At 21:07 Uhr +0100 16.01.2003, Detlef Lindenthal wrote:
### What is the best way to search and replace in a .html-document
### all text outside HTML-tags?
### Would HTML::Parser be of any avail for this task?
### All hints are welcome.
### Detlef
### In the following approach I only capitalize
### all text . (Actually I have to do some kind
### of spell checking on it.)
### What exceptions are not covered by this regex?

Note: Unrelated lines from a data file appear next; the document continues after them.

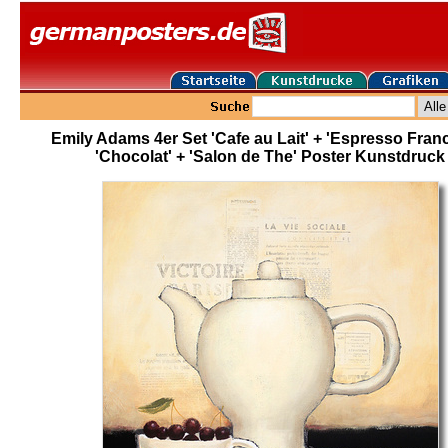
Emily Adams 4er Set 'Cafe au Lait' + 'Espresso Franc
'Chocolat' + 'Salon de The' Poster Kunstdruck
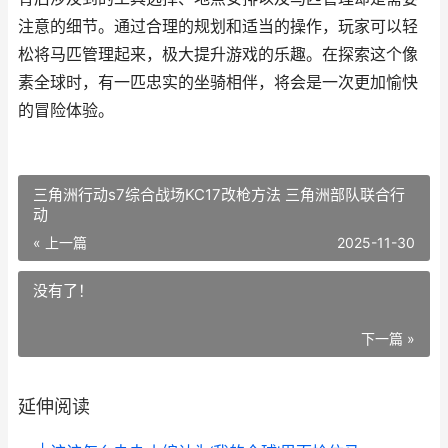
注意的细节。通过合理的规划和适当的操作，玩家可以轻
松将马匹管理起来，极大提升游戏的乐趣。在探索这个像
素全球时，有一匹忠实的坐骑相伴，将会是一次更加愉快
的冒险体验。
三角洲行动s7综合战场KC17改枪方法 三角洲部队联合行
动
« 上一篇
2025-11-30
没有了！
下一篇 »
延伸阅读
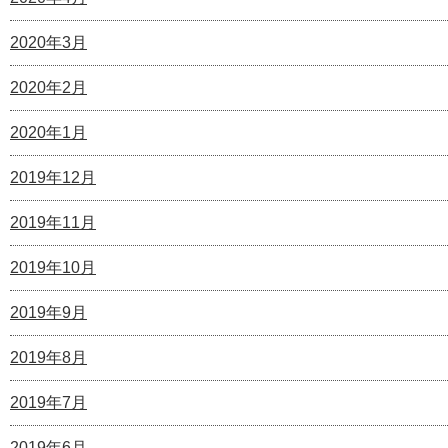
2020年3月
2020年2月
2020年1月
2019年12月
2019年11月
2019年10月
2019年9月
2019年8月
2019年7月
2019年6月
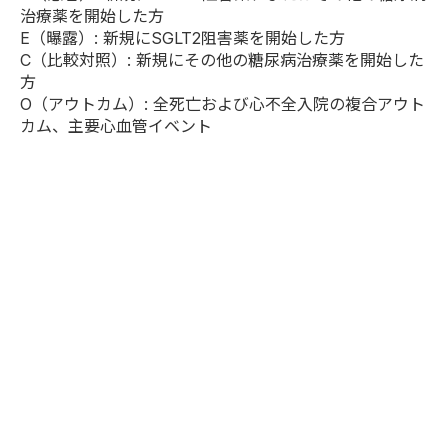
治療薬を開始した方
E（曝露）: 新規にSGLT2阻害薬を開始した方
C（比較対照）: 新規にその他の糖尿病治療薬を開始した
方
O（アウトカム）: 全死亡および心不全入院の複合アウト
カム、主要心血管イベント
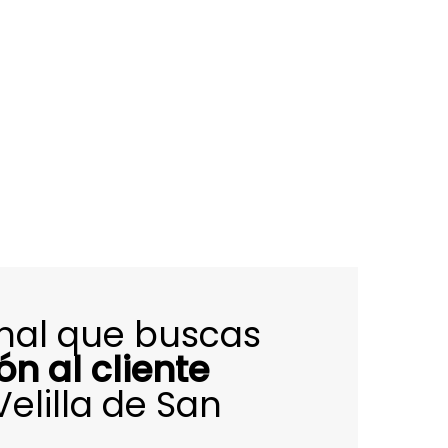
onal que buscas
ón al cliente
elilla de San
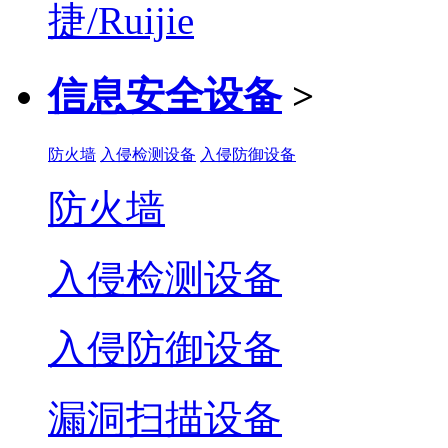
信息安全设备
>
防火墙
入侵检测设备
入侵防御设备
防火墙
入侵检测设备
入侵防御设备
漏洞扫描设备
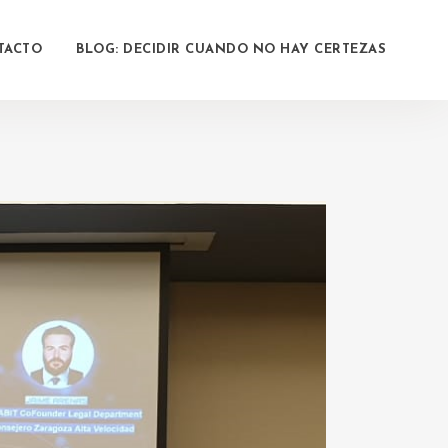
TACTO
BLOG: DECIDIR CUANDO NO HAY CERTEZAS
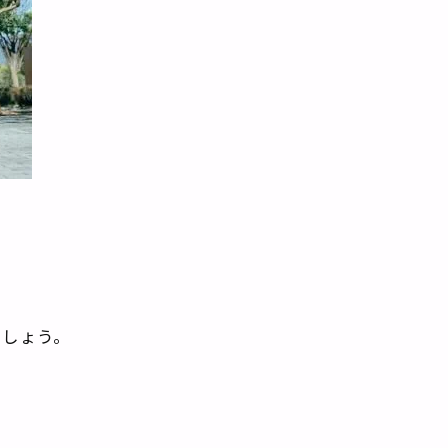
ましょう。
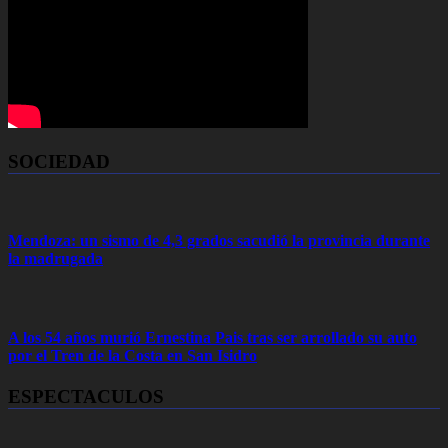
SOCIEDAD
Mendoza: un sismo de 4,3 grados sacudió la provincia durante
la madrugada
A los 54 años murió Ernestina Pais tras ser arrollado su auto
por el Tren de la Costa en San Isidro
ESPECTACULOS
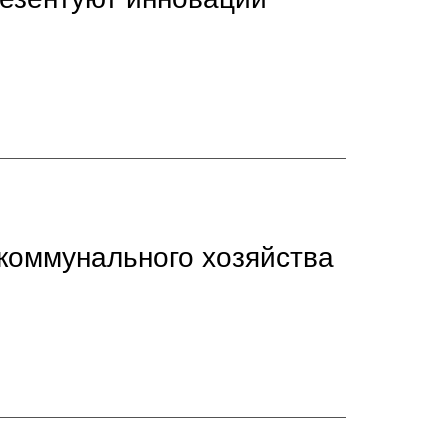
коммунального хозяйства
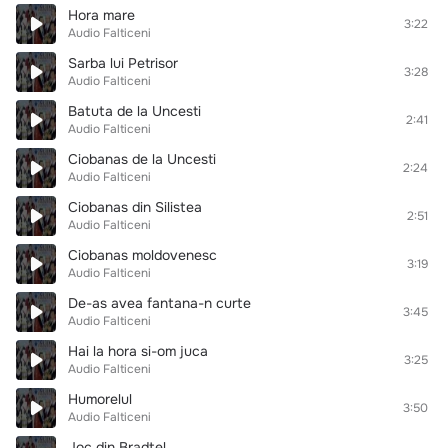
Hora mare
3:22
Audio Falticeni
Sarba lui Petrisor
3:28
Audio Falticeni
Batuta de la Uncesti
2:41
Audio Falticeni
Ciobanas de la Uncesti
2:24
Audio Falticeni
Ciobanas din Silistea
2:51
Audio Falticeni
Ciobanas moldovenesc
3:19
Audio Falticeni
De-as avea fantana-n curte
3:45
Audio Falticeni
Hai la hora si-om juca
3:25
Audio Falticeni
Humorelul
3:50
Audio Falticeni
Joc din Bradtel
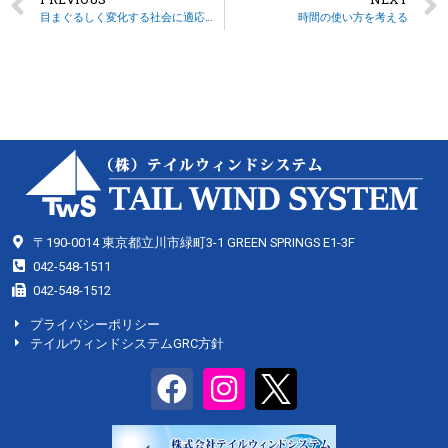
目まぐるしく変化する社会に適応する
時間の使い方を考える
〒190-0014 東京都立川市緑町3-1 GREEN SPRINGS E1-3F
042-548-1511
042-548-1512
プライバシーポリシー
テイルウィンドシステムGRC方針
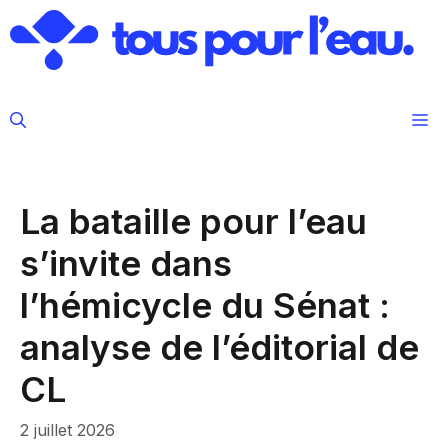
Aller
au
contenu
M
La bataille pour l’eau
s’invite dans
l’hémicycle du Sénat :
analyse de l’éditorial de
CL
2 juillet 2026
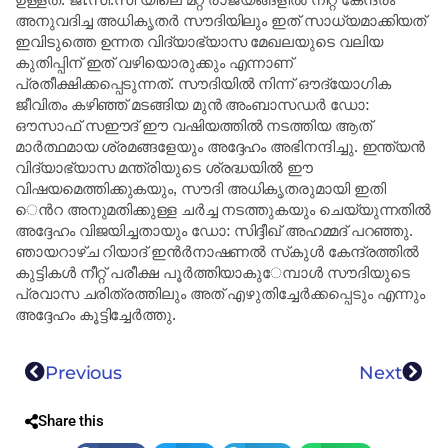
ഉള്ളത്​. ജി.സി.സി യിലെ മറ്റ്​ രാജ്യങ്ങളിൽ നീറ്റ്​ കേന്ദ്രം
അനുവദിച്ച അധികൃതർ സൗദിയിലും ഇത്​ സാധ്യമാക്കിയത്​
ഇവിടുത്തെ ഉന്നത വിദ്യാഭ്യാസ മേഖലയുടെ വലിയ
കുതിപ്പിന്​ ഇത്​ വഴിയൊരുക്കും എന്നാണ്​
പ്രതീക്ഷിക്കപ്പെടുന്നത്​. സൗദിയിൽ നിന്ന്​ ഔദ്യോഗിക
ജീവിതം കഴിഞ്ഞ്​ മടങ്ങിയ മുൻ അംബാസഡർ ഡോ:
ഔസാഫ്​ സഈദ്​ ഈ വഷിയത്തിൽ നടത്തിയ ആത്​
മാർത്ഥമായ ശ്രമങ്ങളേയും അദ്ദേഹം അഭിനന്ദിച്ചു. ഇന്ത്യൻ
വിദ്യാഭ്യാസ മന്ത്രിയുടെ ശ്രദ്ധയിൽ ഈ
വിഷയമെത്തിക്കുകയും, സൗദി അധികൃതരുമായി ഇതി​
െൻറ അനുമതിക്കുള്ള ചർച്ച നടത്തുകയും ചെയ്യുന്നതിൽ
അദ്ദേഹം വിജയിച്ചതായും ഡോ: സിദ്ദീഖ്​ അഹമ്മദ്​ പറഞ്ഞു.
ഞായറാഴ്​ച റിയാദ്​ ഇൻർനാഷണൽ സ്​കുൾ കേന്ദ്രത്തിൽ
കുട്ടികൾ നീറ്റ്​ പരീക്ഷ പൂർത്തിയാകു​േമ്പാൾ സൗദിയുടെ
പ്രവാസ ചരിത്രത്തിലും അത്​ എഴുതിച്ചേർക്കപ്പെടും എന്നും
അദ്ദേഹം കൂട്ടിച്ചേർത്തു.
Previous
Next
Share this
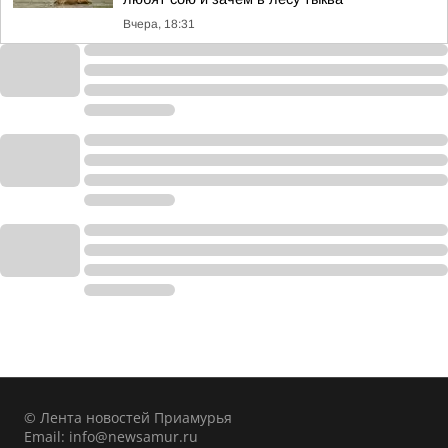
Вчера, 18:31
© Лента новостей Приамурья
Email:
info@newsamur.ru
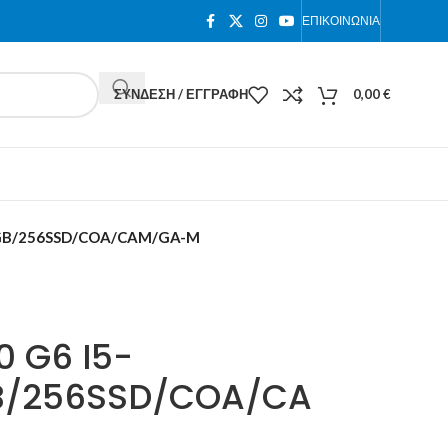
ΕΠΙΚΟΙΝΩΝΊΑ
ΣΎΝΔΕΣΗ / ΕΓΓΡΑΦΉ
0,00
€
/8GB/256SSD/COA/CAM/GA-M
0 G6 I5-
GB/256SSD/COA/CA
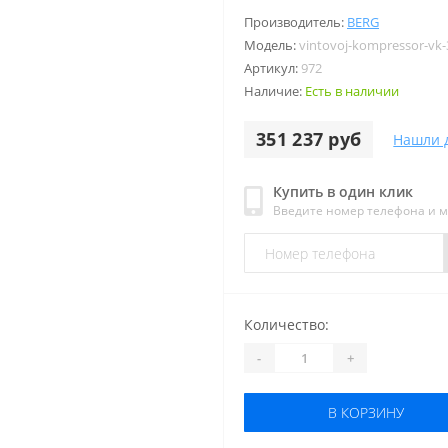
Производитель:
BERG
Модель:
vintovoj-kompressor-vk-
Артикул:
972
Наличие:
Есть в наличии
351 237 руб
Нашли 
Купить в один клик
Введите номер телефона и 
Количество:
-
+
В КОРЗИНУ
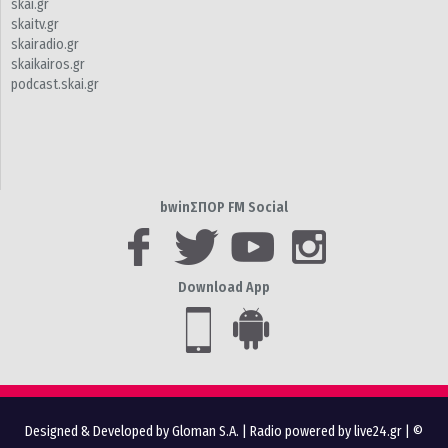
skai.gr
skaitv.gr
skairadio.gr
skaikairos.gr
podcast.skai.gr
bwinΣΠΟΡ FM Social
Download App
Designed & Developed by Gloman S.A.
|
Radio powered by live24.gr
| ©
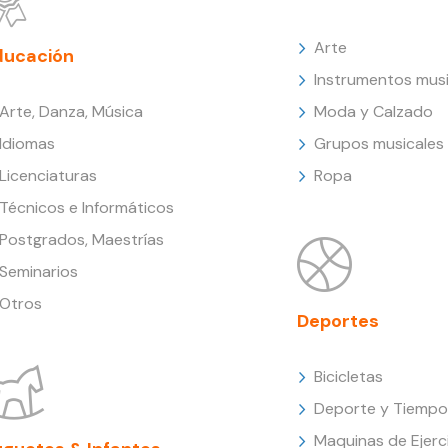
Arte
ducación
Instrumentos musi
Arte, Danza, Música
Moda y Calzado
Idiomas
Grupos musicales
Licenciaturas
Ropa
Técnicos e Informáticos
Postgrados, Maestrías
Seminarios
Otros
Deportes
Bicicletas
Deporte y Tiempo 
Maquinas de Ejerc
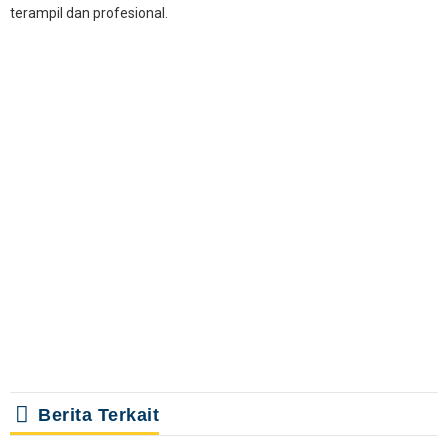
terampil dan profesional.
Berita Terkait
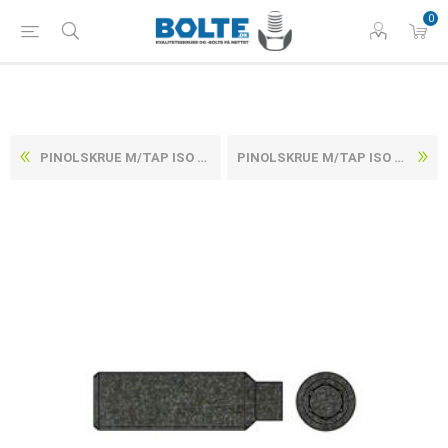
0
PINOLSKRUE M/TAP ISO 4028 UBEHANDLET STÅL 45 H M4X12 (200 STK)
PINOLSKRUE M/TAP ISO 4028 UBEHANDLET STÅL 45 H M4X20 (200 STK)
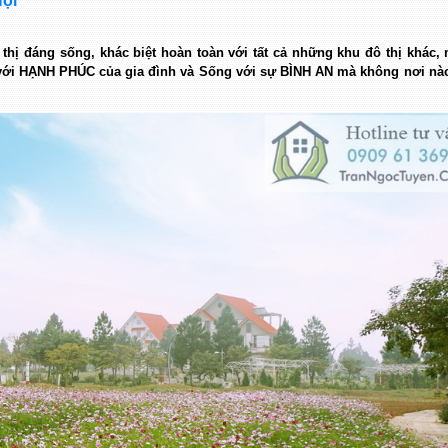
Nội
 thị đáng sống, khác biệt hoàn toàn với tất cả những khu đô thị khác,
với
HẠNH PHÚC
của gia đình và Sống với sự
BÌNH AN
mà không nơi nào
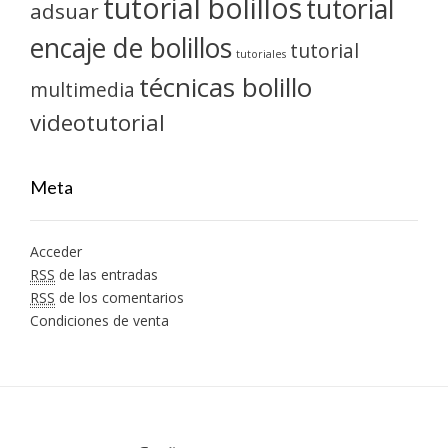
tutorial bolillos
tutorial
adsuar
encaje de bolillos
tutorial
tutoriales
técnicas bolillo
multimedia
videotutorial
Meta
Acceder
RSS
de las entradas
RSS
de los comentarios
Condiciones de venta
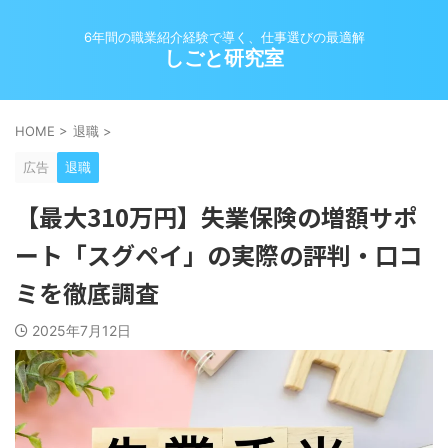
6年間の職業紹介経験で導く、仕事選びの最適解
しごと研究室
HOME
>
退職
>
広告
退職
【最大310万円】失業保険の増額サポ
ート「スグペイ」の実際の評判・口コ
ミを徹底調査
2025年7月12日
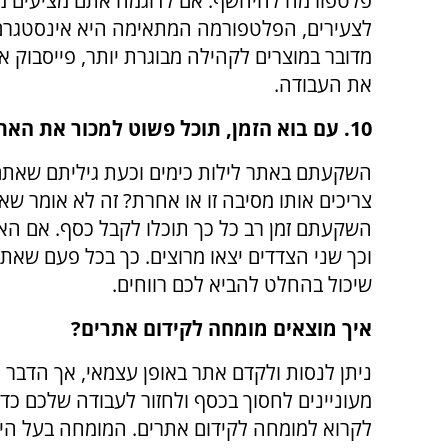
פלטפורמה להיחשף. אם לדוגמה אתם מציעים מ
לצעירים, הפלטפורמה המתאימה היא אינסטגרם
מדובר במוצרים לקהילה מבוגרת יותר, פייסבוק או 
את העבודה.
10. עם בוא הזמן, תוכל פשוט למכור את האתר.
השקעתם באתר לילות כימים וכעת גיליתם שאתם
צריכים אותו מסיבה זו או אחרת? זה לא אומר שא
השקעתם זמן רב כל כך תוכלו לקבל כסף. אם האת
וכך שני הצדדים יצאו מרוצים. כך בכל פעם שאת
שיכול בהחלט להביא לכם רווחים.
איך מוצאים מומחה לקידום אתרים?
ניתן לנסות ולקדם אתר באופן עצמאי, אך הדבר 
מעוניינים לחסוך בכסף ולחזור לעבודה שלכם כדי
לקרוא למומחה לקידום אתרים. המומחה בעל היד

### What about speed and efficiency?
$_ = join "", <DATA>;
s,([^<]*)(<.*?>),uc($1).$2,ges;
print
__DATA__
<html><head></head><body>
hallo world
</body></html>
### This produces:
<html><head></head><body>
HALLO WORLD
</body></html>
I'd use HTML::TokeParser for this task:
require HTML::TokeParser;
$p = HTML::TokeParser->new("index.html") || die "Can't open: $!";
while (my $token = $p->get_token) {
my $tokentype = $token->[0];
if ($tokentype eq 'T') {
my $text = $token->[1];
print "Text: -$text- \n";
}
}
This produces (for your data saved as file "index.html"):
Text: -
hallo world
-
Note that newlines are part of the text.
HTH,
Thomas.